In Venice, Chola (English title: Shadow of Water) competed for the Orizzonti (Horizons) Prize. It is the first Malayalam film in the section since Gopalakrishnan’s Nizhalkuthu (Shadow Kill, 2002).
The maverick filmmaker, never one to lose a chance to jump into a debate, regrets that his fourth feature, Unmadiyude Maranam (Death of Insane), which he made in reaction to the assault on his freedom of expression as he sought to get S Durga out into the world, has not got the exposure it should have despite being received with enthusiasm by critics and cineastes.
Death of Insane delves into the perils of being a dreamer and a free thinker in a system that dreads individual independence. “I want the film to be seen in the form that I have made it. I haven’t therefore submitted it to the censors,” says Sasidharan.

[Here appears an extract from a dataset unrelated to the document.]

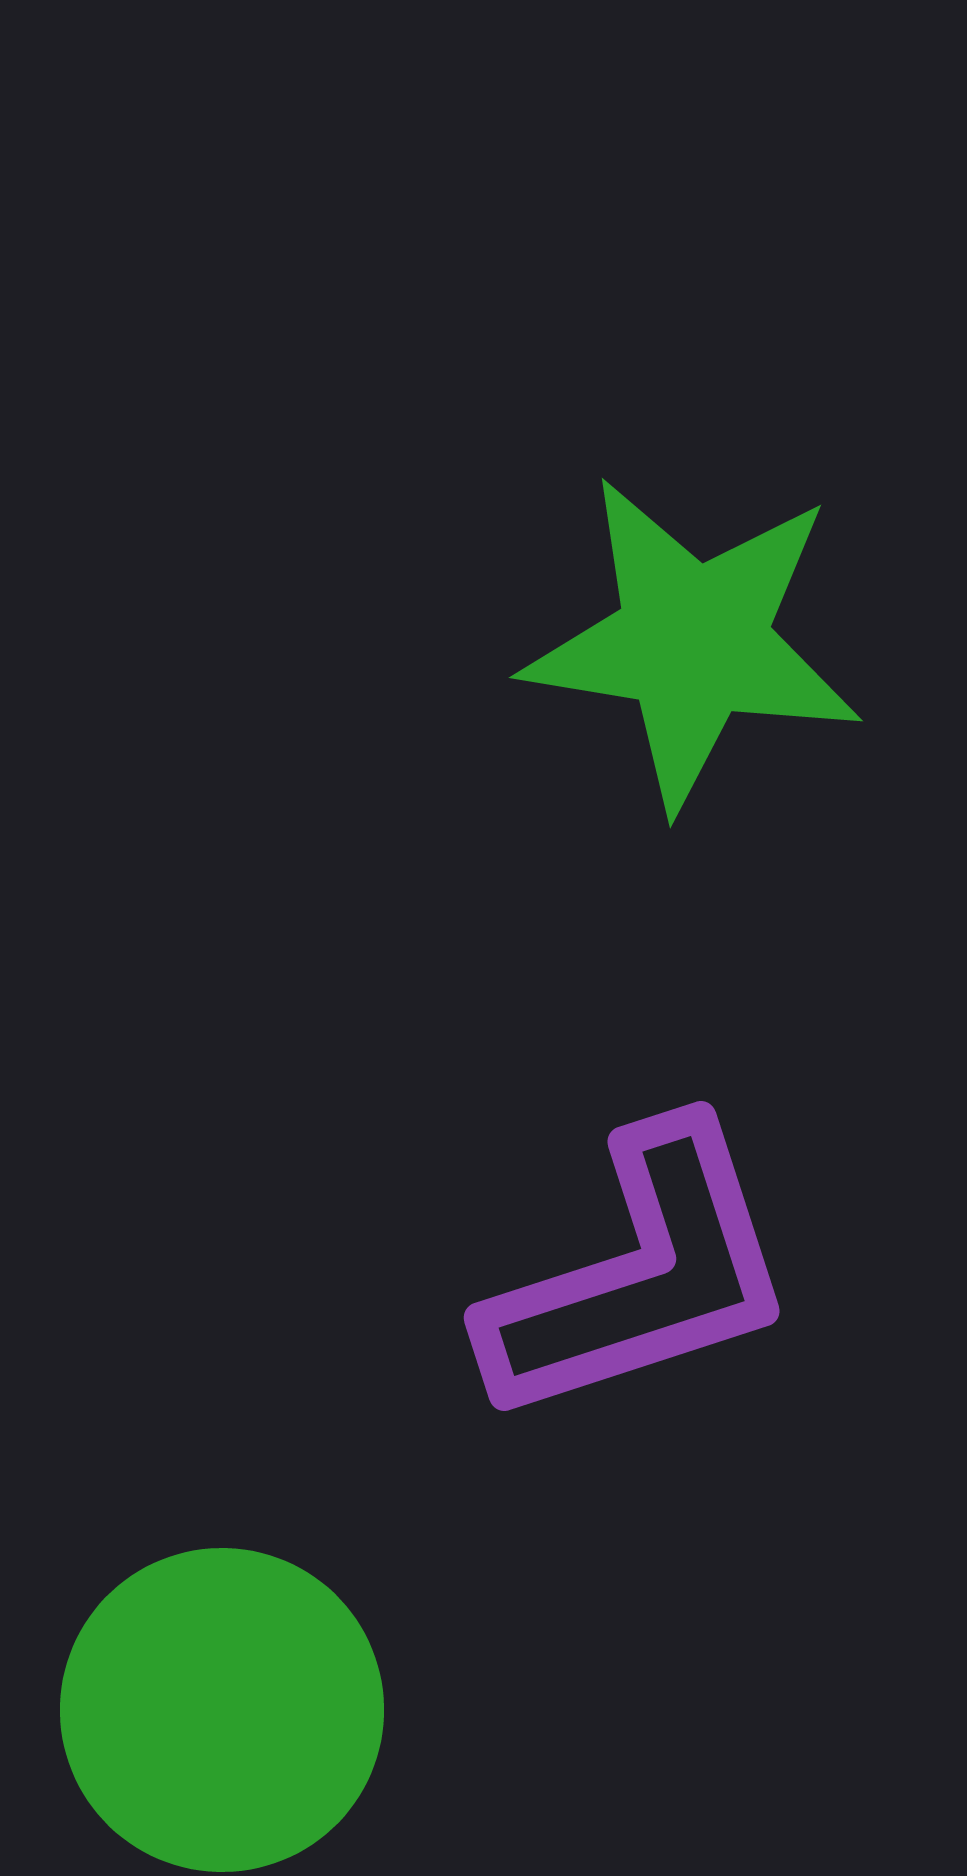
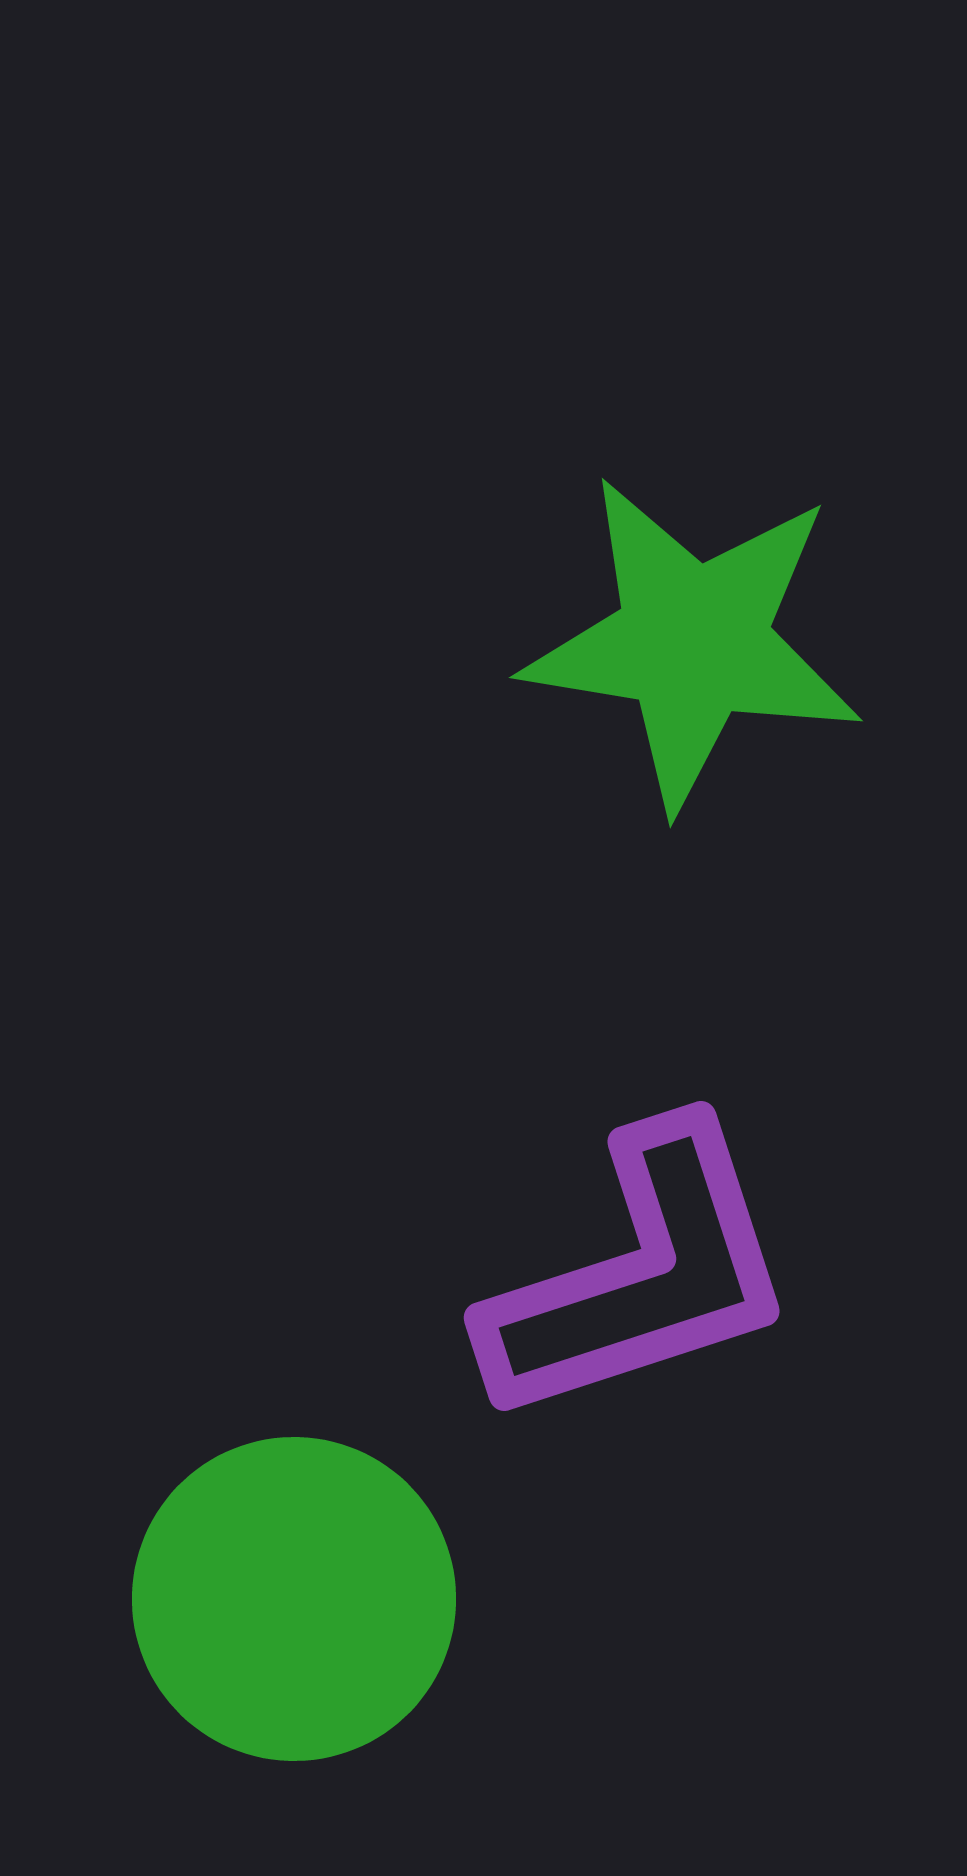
green circle: moved 72 px right, 111 px up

He said, however, that Chola will go into proper theatre distribution.
Death of Insane is on freedom of expression
For an uncompromisingly independent filmmaker, Sasidharan, who is already working on his next film in the hills of Himachal Pradesh, is remarkably prolific. “This would not have been possible without the support that I receive from people around me,” he says.
He singles out Shaji Mathew, the producer of all of his films and the proprietor of the Delhi-based Niv Art Centre, as one of the key forces behind him. “He gives me complete freedom,” says the director.
Sasidharan, as the secretary of the Kazhcha Film Forum, has created an independent film festival that runs parallel to the well-regarded International Film Festival of Kerala (IFFK). The festival began in 2017 to counter IFFK’s “inconsistent” treatment of independent Malayalam cinema.
With Chola earning a Venice premiere, Sasidharan now has the world under his feet.